**Brief**
Scan the data below. Pull out each line where "Person" occurs.

**Available data**
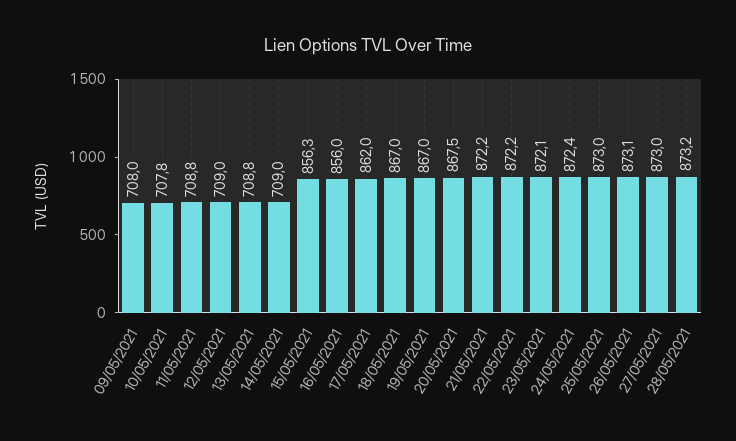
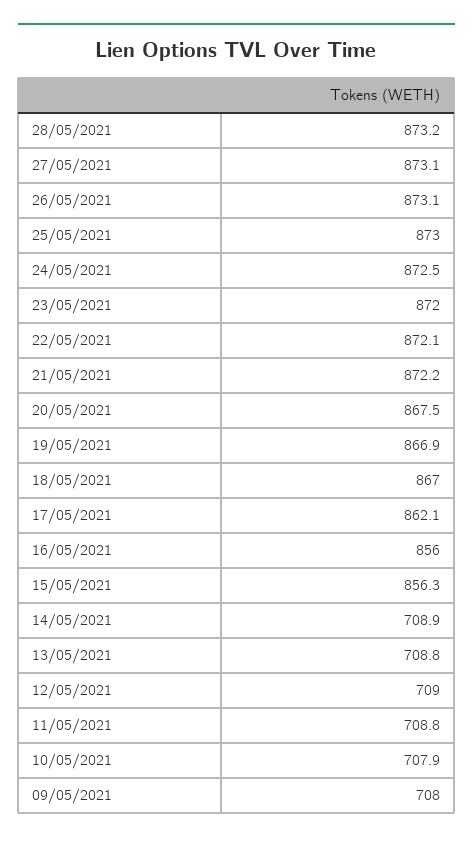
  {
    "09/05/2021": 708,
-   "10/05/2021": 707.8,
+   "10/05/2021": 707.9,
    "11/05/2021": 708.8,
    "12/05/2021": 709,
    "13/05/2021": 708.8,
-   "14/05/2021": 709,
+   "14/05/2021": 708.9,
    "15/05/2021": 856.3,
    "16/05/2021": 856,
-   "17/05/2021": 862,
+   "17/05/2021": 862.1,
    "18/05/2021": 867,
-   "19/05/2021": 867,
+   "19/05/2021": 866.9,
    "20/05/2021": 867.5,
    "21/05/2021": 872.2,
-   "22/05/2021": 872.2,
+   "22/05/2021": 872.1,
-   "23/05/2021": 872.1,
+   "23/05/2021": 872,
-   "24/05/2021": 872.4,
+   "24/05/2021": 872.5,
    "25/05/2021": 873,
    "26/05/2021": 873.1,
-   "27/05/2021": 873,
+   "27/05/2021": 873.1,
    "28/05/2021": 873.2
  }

--

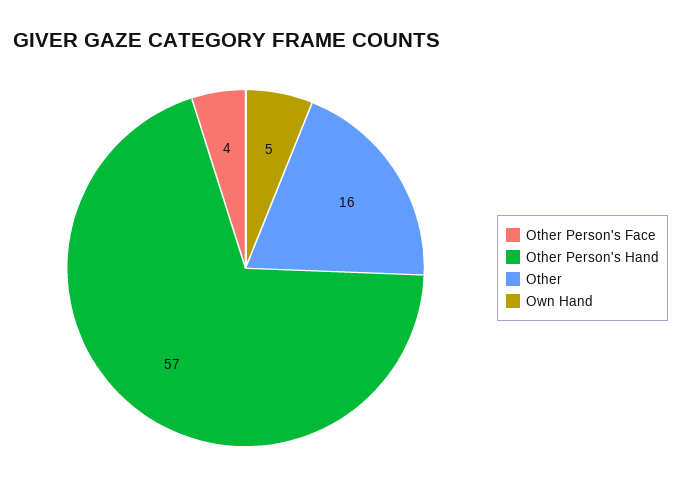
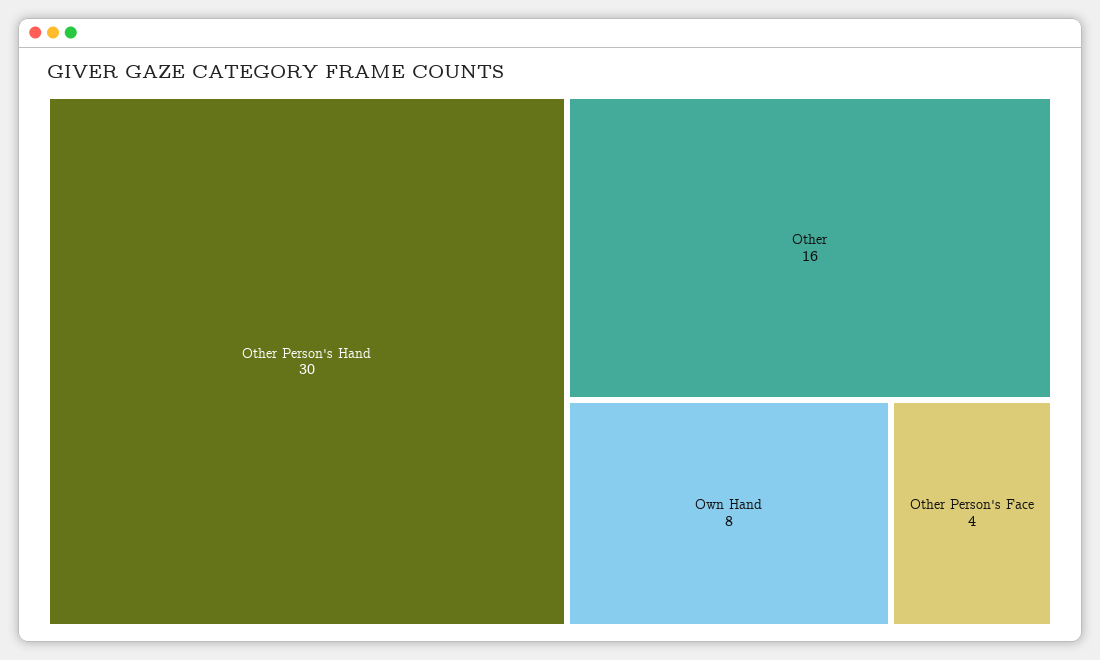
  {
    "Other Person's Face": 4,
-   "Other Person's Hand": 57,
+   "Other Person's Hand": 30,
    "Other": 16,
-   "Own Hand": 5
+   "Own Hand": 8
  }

**Task output**
    "Other Person's Face": 4,
-   "Other Person's Hand": 57,
+   "Other Person's Hand": 30,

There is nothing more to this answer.